____ PETIKAN TEKS
Perhatikanlah pula perkataan Al Maqrizy di atas, begitu banyak perayaan yang dilakukan oleh Fatimiyyun dalam setahun, kurang lebih ada 25 perayaan. Bahkan lebih parah lagi mereka juga mengadakan perayaan hari raya orang Majusi dan Nashrani yaitu hari Nauruz (Tahun Baru Persia), hari Al Ghottos, hari Milad (Natal), dan hari Al Khomisul ‘Adas (perayaan tiga hari selelum Paskah). Ini pertanda bahwa mereka jauh dari Islam. Bahkan perayaan-perayaan maulid yang diadakan oleh Fatimiyyun tadi hanyalah untuk menarik banyak masa supaya mengikuti madzhab mereka. Jika kita menilik aqidah mereka, maka akan nampak bahwa mereka memiliki aqidah yang rusak dan mereka adalah pelopor dakwah Batiniyyah yang sesat. (Lihat Al Bida’ Al Hawliyah, 146, 158)

‘Abdullah At Tuwaijiriy mengatakan, “Al Qodhi Abu Bakr Al Baqillaniy dalam kitabnya ‘yang menyingkap rahasia dan mengoyak tirai Bani ‘Ubaidiyyun’, beliau menyebutkan bahwa Bani Fatimiyyun adalah keturunan Majusi. Cara beragama mereka lebih parah dari Yahudi dan Nashrani. Bahkan yang paling ekstrim di antara mereka mengklaim ‘Ali sebagai ilah (Tuhan yang disembah) atau ada sebagian mereka yang mengklaim ‘Ali memiliki kenabian. Sungguh Bani Fatimiyyun ini lebih kufur dari Yahudi dan Nashrani.

Al Qodhi Abu Ya’la dalam kitabnya Al Mu’tamad menjelaskan panjang lebar mengenai kemunafikan dan kekufuran Bani Fatimiyyun. Begitu pula Abu Hamid Al Ghozali membantah aqidah mereka dalam kitabnya Fadho-ihul Bathiniyyah (Mengungkap kesalahan aliran Batiniyyah).” (Al Bida’ Al Hawliyah, 142-143)

Inilah sejarah yang kelam dari Maulid Nabi. Namun, kebanyakan orang tidak mengetahui sejarah ini atau mungkin sengaja menyembunyikannya. Dari penjelasan di atas dapat kita tarik kesimpulan:

Pertama: Maulid Nabi tidak ada asal usulnya sama sekali dari salafush sholeh. Tidak kita  temukan pada sahabat atau para tabi’in yang merayakannya, bahkan dari imam madzhab.
________
____ CUPLIKAN CATATAN
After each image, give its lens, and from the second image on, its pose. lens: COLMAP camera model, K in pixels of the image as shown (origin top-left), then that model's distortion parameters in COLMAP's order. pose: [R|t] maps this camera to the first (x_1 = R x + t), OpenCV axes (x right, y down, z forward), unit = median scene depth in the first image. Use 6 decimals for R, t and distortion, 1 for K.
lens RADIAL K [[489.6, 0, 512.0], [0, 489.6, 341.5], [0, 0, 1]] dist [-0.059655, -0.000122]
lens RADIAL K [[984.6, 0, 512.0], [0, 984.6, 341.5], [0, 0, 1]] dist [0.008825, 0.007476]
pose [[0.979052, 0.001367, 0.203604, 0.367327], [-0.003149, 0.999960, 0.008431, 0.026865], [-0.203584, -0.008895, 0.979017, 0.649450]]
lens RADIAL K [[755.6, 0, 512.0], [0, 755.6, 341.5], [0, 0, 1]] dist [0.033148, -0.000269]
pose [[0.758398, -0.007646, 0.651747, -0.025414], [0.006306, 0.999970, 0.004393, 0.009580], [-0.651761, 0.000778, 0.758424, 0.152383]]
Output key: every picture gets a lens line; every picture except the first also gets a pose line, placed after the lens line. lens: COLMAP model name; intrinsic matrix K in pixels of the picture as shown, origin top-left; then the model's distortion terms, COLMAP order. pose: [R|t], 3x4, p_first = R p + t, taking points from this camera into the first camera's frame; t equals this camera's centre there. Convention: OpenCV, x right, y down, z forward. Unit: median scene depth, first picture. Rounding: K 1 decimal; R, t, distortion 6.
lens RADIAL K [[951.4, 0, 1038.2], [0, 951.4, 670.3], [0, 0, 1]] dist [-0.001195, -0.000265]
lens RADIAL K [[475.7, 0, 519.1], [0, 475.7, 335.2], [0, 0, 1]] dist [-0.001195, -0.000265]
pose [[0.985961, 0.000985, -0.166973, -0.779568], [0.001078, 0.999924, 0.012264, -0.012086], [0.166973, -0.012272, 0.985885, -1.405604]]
________
UJI PEMAHAMAN |
1. Menurut petikan teks, kurang lebih berapa perayaan yang diadakan oleh Fatimiyyun dalam setahun?
2. Tuliskan kembali tanpa perubahan bagian petikan teks dari "Al Qodhi Abu Ya’la" sampai dengan "Al Hawliyah, 142-143)".

JAWABAN TERTULIS ANDA |
1. Kurang lebih ada 25 perayaan.

2.
Al Qodhi Abu Ya’la dalam kitabnya Al Mu’tamad menjelaskan panjang lebar mengenai kemunafikan dan kekufuran Bani Fatimiyyun. Begitu pula Abu Hamid Al Ghozali membantah aqidah mereka dalam kitabnya Fadho-ihul Bathiniyyah (Mengungkap kesalahan aliran Batiniyyah).” (Al Bida’ Al Hawliyah, 142-143)